Segment Start: MATERIAL FOR THIS TASK

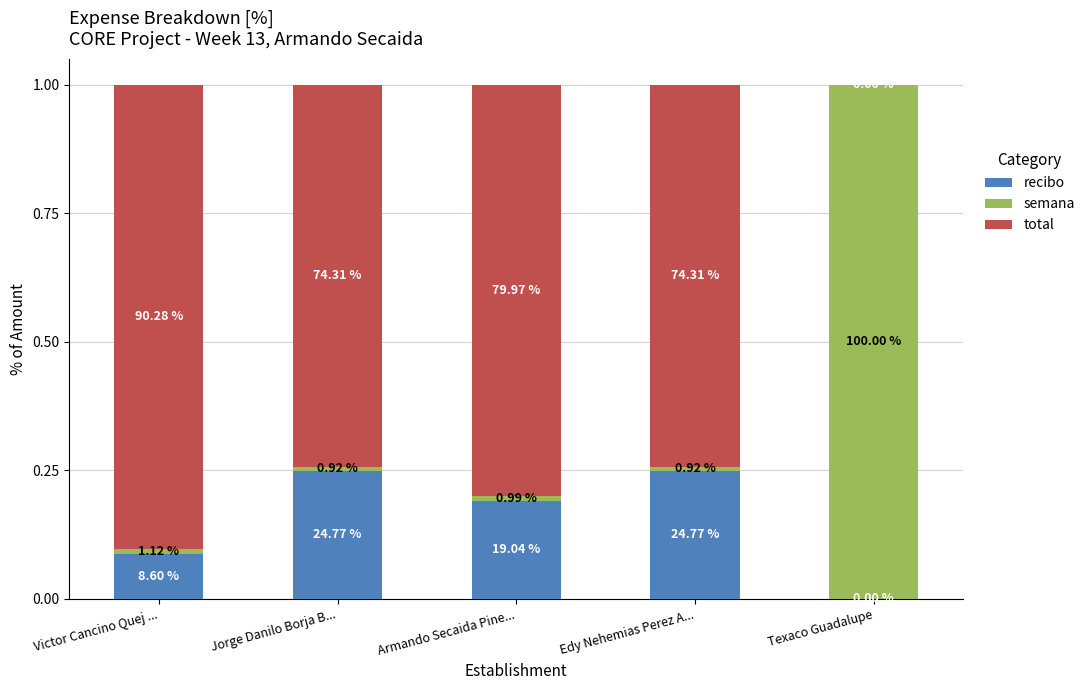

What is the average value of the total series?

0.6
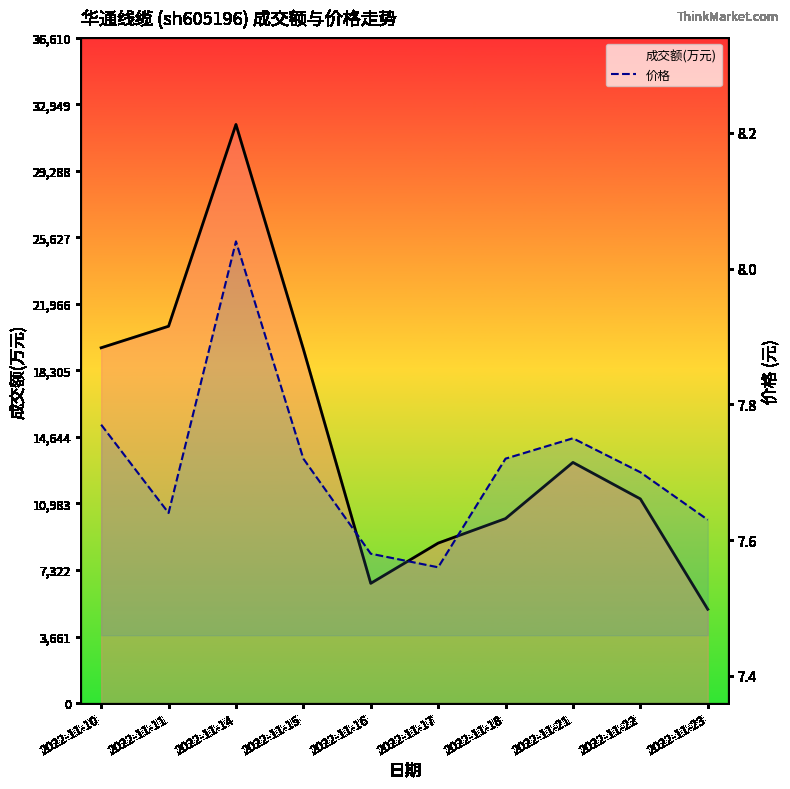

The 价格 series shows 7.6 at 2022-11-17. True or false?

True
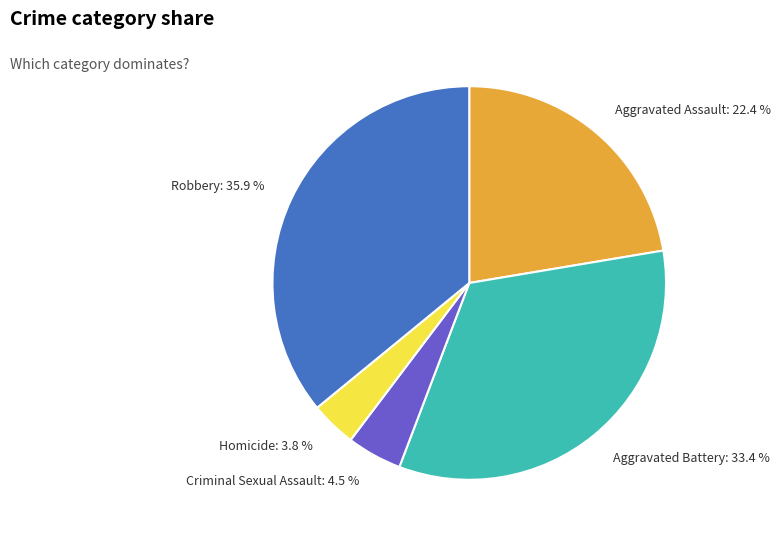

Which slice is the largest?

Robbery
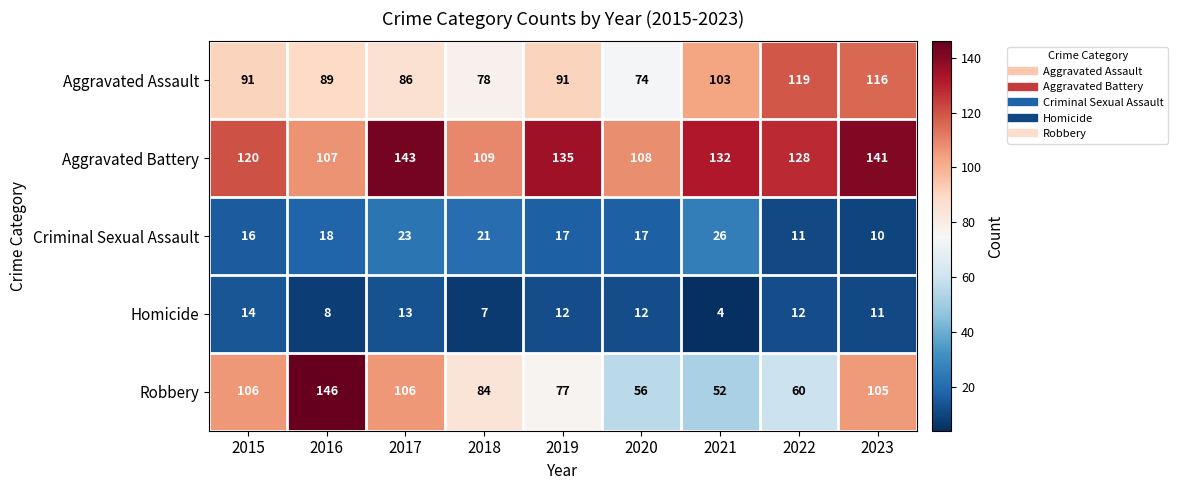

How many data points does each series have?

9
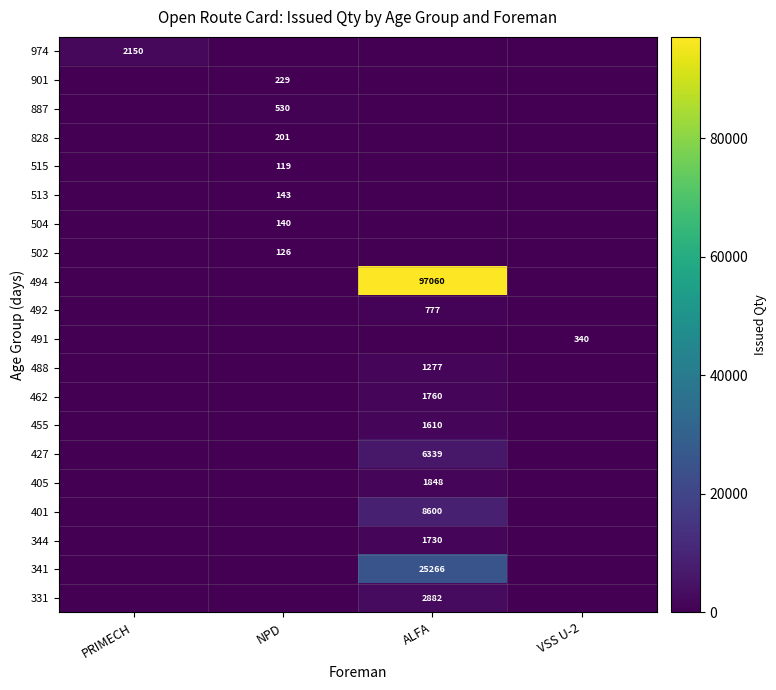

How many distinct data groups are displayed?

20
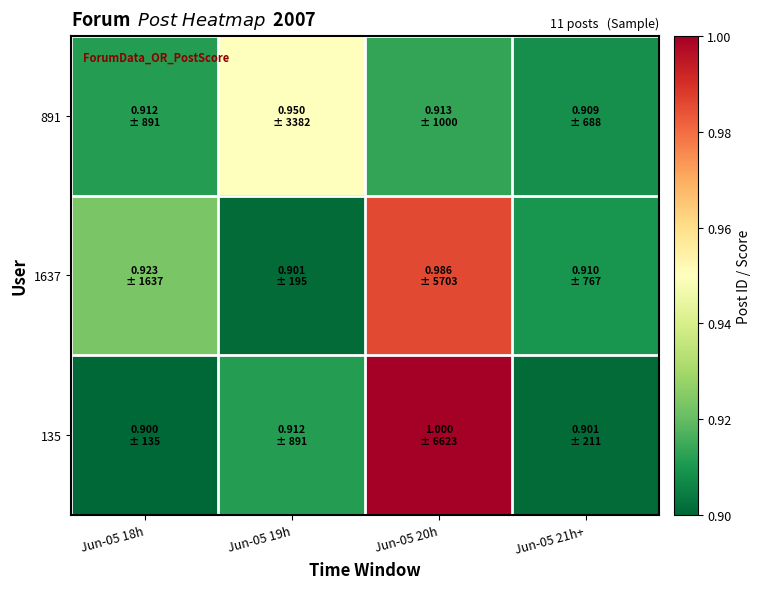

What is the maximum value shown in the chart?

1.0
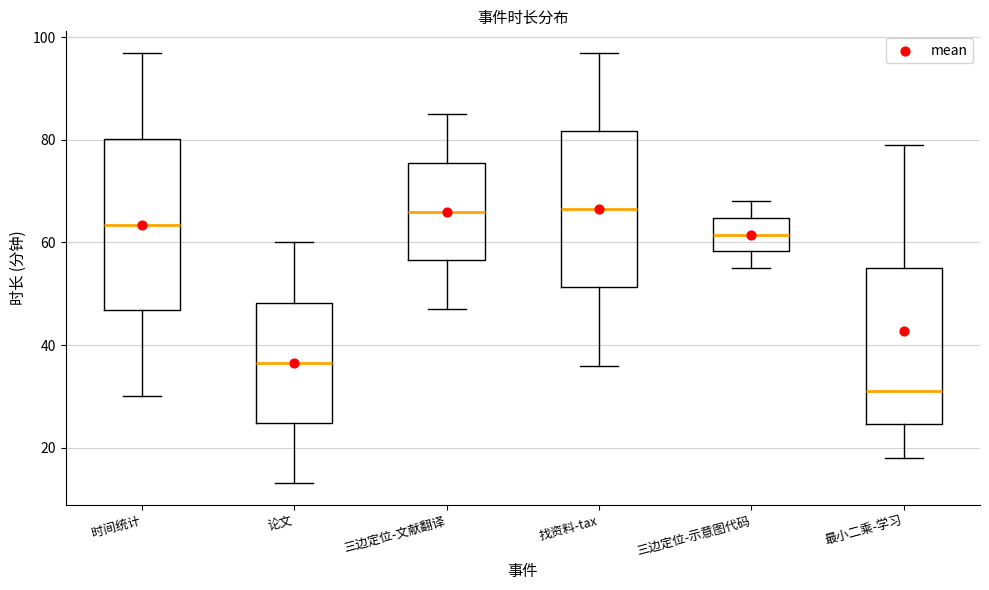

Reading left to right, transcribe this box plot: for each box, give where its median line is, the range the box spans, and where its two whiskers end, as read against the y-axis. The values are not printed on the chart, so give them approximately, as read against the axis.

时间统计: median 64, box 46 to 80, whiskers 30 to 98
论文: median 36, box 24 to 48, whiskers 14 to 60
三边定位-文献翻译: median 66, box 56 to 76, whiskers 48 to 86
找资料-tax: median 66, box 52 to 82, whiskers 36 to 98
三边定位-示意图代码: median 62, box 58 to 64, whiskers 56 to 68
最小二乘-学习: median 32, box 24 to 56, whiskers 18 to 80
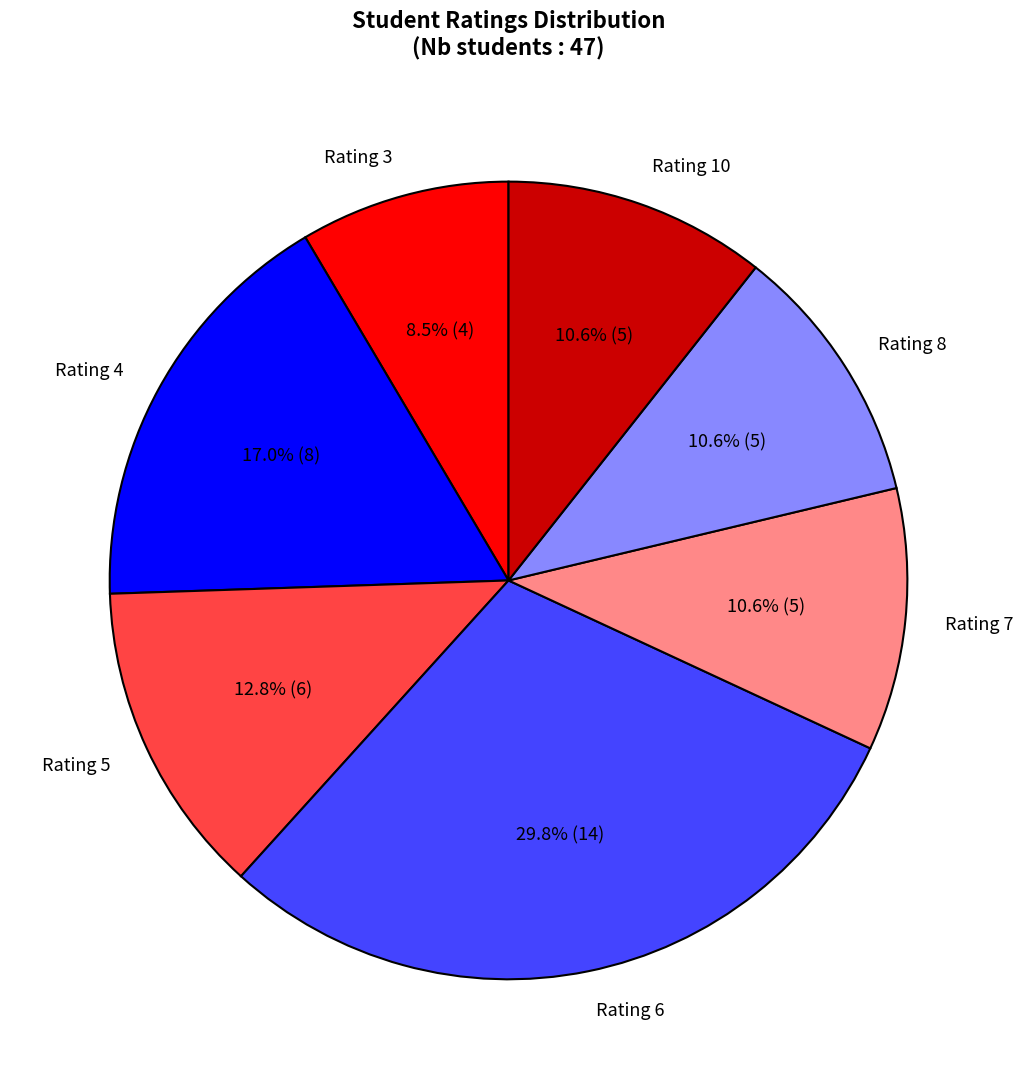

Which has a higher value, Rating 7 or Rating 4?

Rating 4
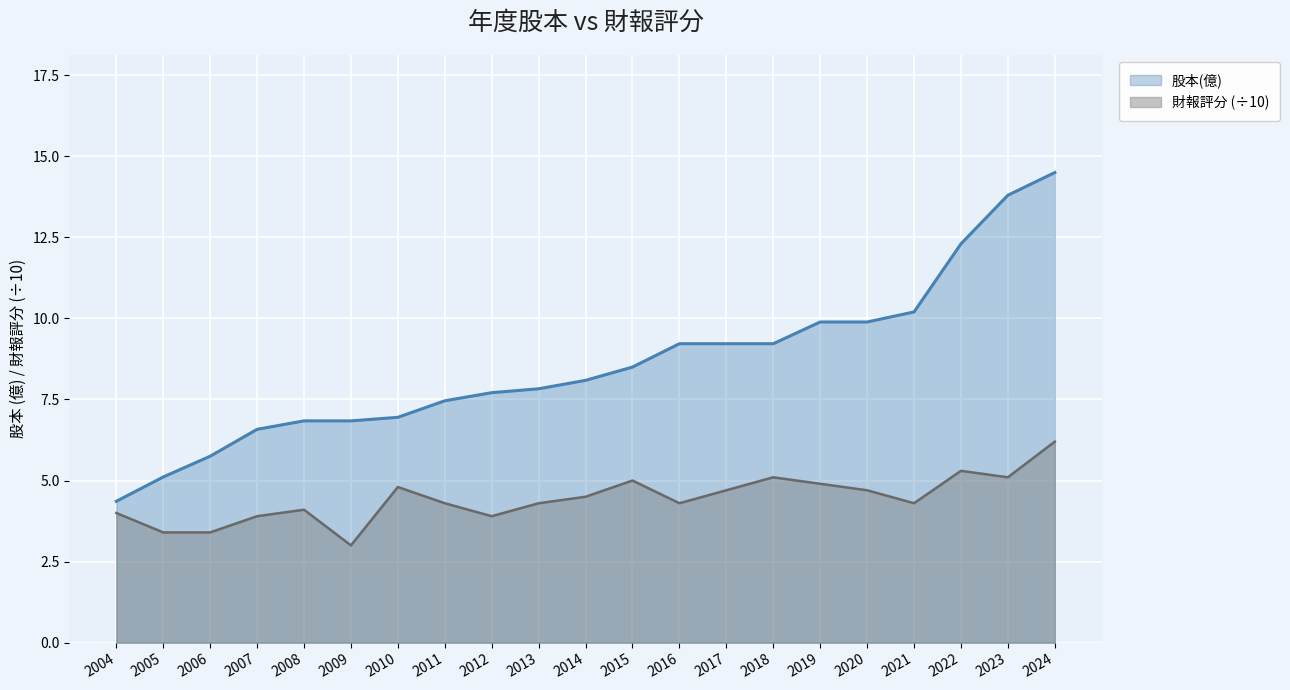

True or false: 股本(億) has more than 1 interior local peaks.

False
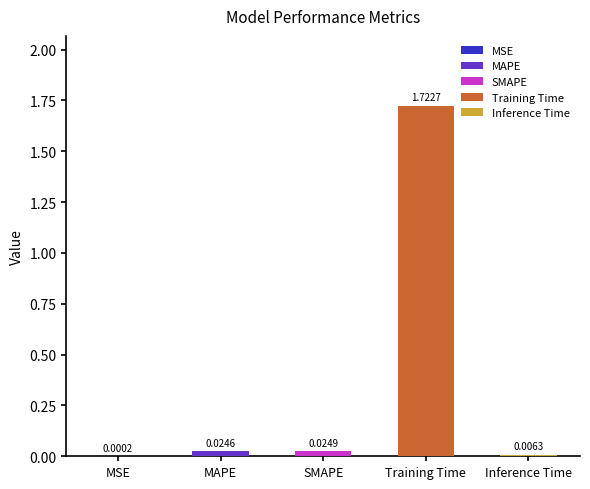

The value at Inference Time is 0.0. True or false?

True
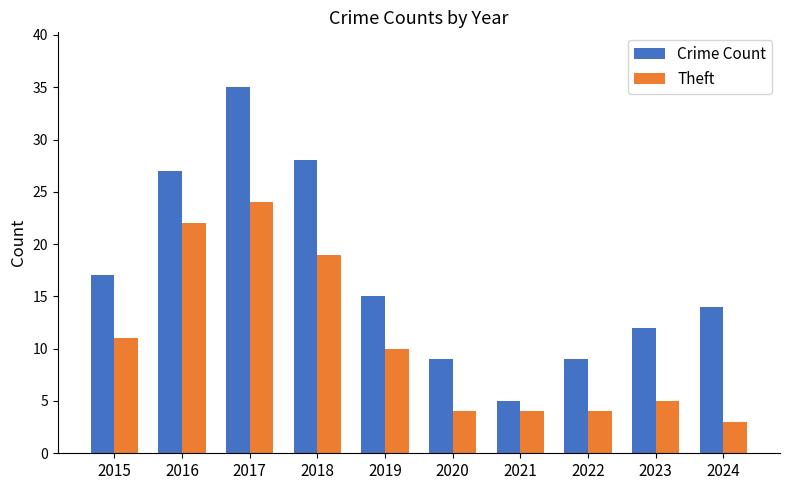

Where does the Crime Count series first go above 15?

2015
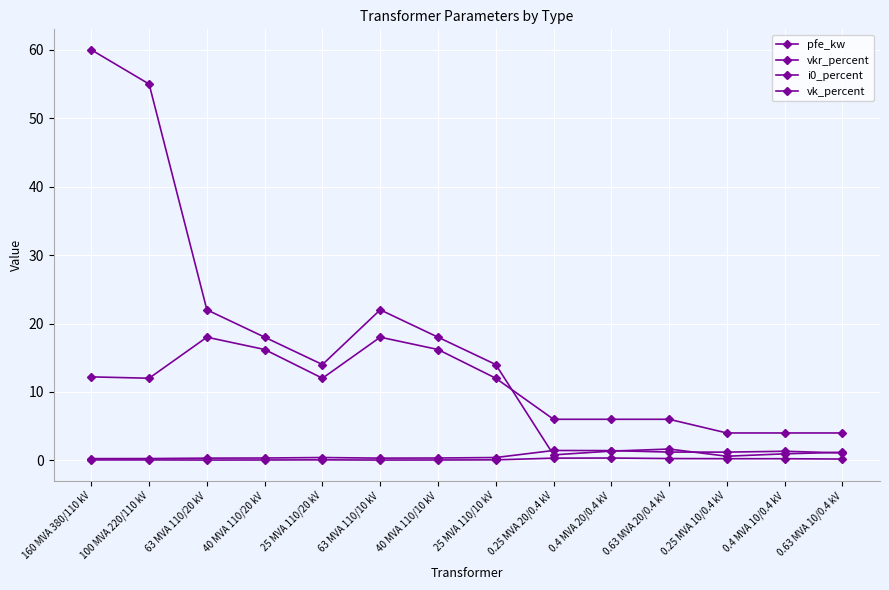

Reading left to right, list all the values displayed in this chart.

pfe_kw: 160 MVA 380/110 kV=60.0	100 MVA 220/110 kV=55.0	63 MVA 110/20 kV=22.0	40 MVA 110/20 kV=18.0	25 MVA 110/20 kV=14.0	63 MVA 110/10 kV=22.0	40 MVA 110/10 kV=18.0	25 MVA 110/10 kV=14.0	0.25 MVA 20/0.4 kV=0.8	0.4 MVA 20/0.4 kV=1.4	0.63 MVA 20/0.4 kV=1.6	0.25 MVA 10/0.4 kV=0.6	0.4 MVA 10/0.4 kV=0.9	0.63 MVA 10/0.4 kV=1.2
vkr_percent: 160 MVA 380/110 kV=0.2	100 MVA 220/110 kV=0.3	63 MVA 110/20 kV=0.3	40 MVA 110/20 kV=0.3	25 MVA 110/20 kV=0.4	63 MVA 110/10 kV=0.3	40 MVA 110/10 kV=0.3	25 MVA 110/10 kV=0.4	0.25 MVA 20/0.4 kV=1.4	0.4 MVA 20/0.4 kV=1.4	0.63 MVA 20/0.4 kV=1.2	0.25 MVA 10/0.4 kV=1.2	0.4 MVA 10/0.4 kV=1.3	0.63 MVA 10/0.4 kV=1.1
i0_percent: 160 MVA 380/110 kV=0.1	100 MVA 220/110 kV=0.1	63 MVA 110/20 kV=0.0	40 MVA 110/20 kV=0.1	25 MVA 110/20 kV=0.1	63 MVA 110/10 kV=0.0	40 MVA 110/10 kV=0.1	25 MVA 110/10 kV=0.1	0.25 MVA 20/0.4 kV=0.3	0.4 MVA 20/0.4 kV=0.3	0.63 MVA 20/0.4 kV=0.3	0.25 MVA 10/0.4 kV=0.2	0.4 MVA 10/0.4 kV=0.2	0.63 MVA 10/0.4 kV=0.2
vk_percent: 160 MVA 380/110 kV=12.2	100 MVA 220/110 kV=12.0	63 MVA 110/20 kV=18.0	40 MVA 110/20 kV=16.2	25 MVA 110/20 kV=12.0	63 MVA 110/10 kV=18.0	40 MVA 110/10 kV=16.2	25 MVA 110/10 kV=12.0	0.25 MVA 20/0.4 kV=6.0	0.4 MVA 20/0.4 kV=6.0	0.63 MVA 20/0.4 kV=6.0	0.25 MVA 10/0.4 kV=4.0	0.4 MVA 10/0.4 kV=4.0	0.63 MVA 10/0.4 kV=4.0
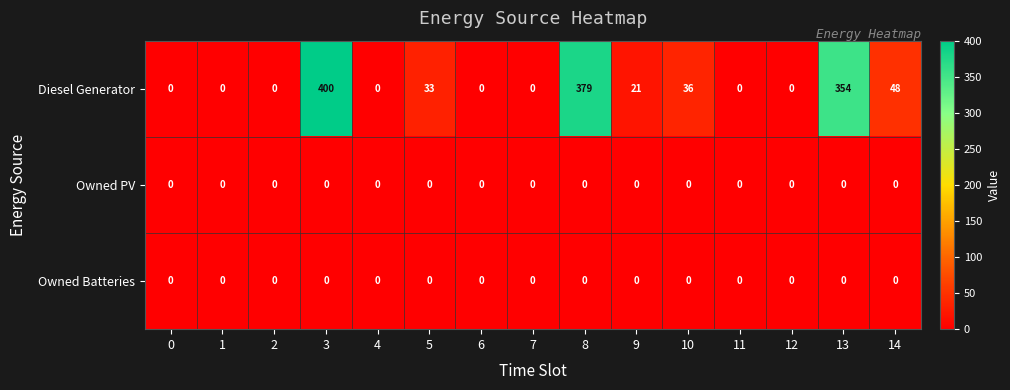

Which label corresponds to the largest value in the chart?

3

Segment End: MATERIAL FOR THIS TASK

WHAT TO WORK ON:
Quote the lines from the one containing "What is the maximum value shown in the chart?" through the one containing "Reading left to right, list", both included, leaving out the pictures.

SOLUTION BELOW:
What is the maximum value shown in the chart?

1.0

Reading left to right, transcribe this box plot: for each box, give where its median line is, the range the box spans, and where its two whiskers end, as read against the y-axis. The values are not printed on the chart, so give them approximately, as read against the axis.

时间统计: median 64, box 46 to 80, whiskers 30 to 98
论文: median 36, box 24 to 48, whiskers 14 to 60
三边定位-文献翻译: median 66, box 56 to 76, whiskers 48 to 86
找资料-tax: median 66, box 52 to 82, whiskers 36 to 98
三边定位-示意图代码: median 62, box 58 to 64, whiskers 56 to 68
最小二乘-学习: median 32, box 24 to 56, whiskers 18 to 80

Which has a higher value, Rating 7 or Rating 4?

Rating 4

True or false: 股本(億) has more than 1 interior local peaks.

False

The value at Inference Time is 0.0. True or false?

True

Where does the Crime Count series first go above 15?

2015

Reading left to right, list all the values displayed in this chart.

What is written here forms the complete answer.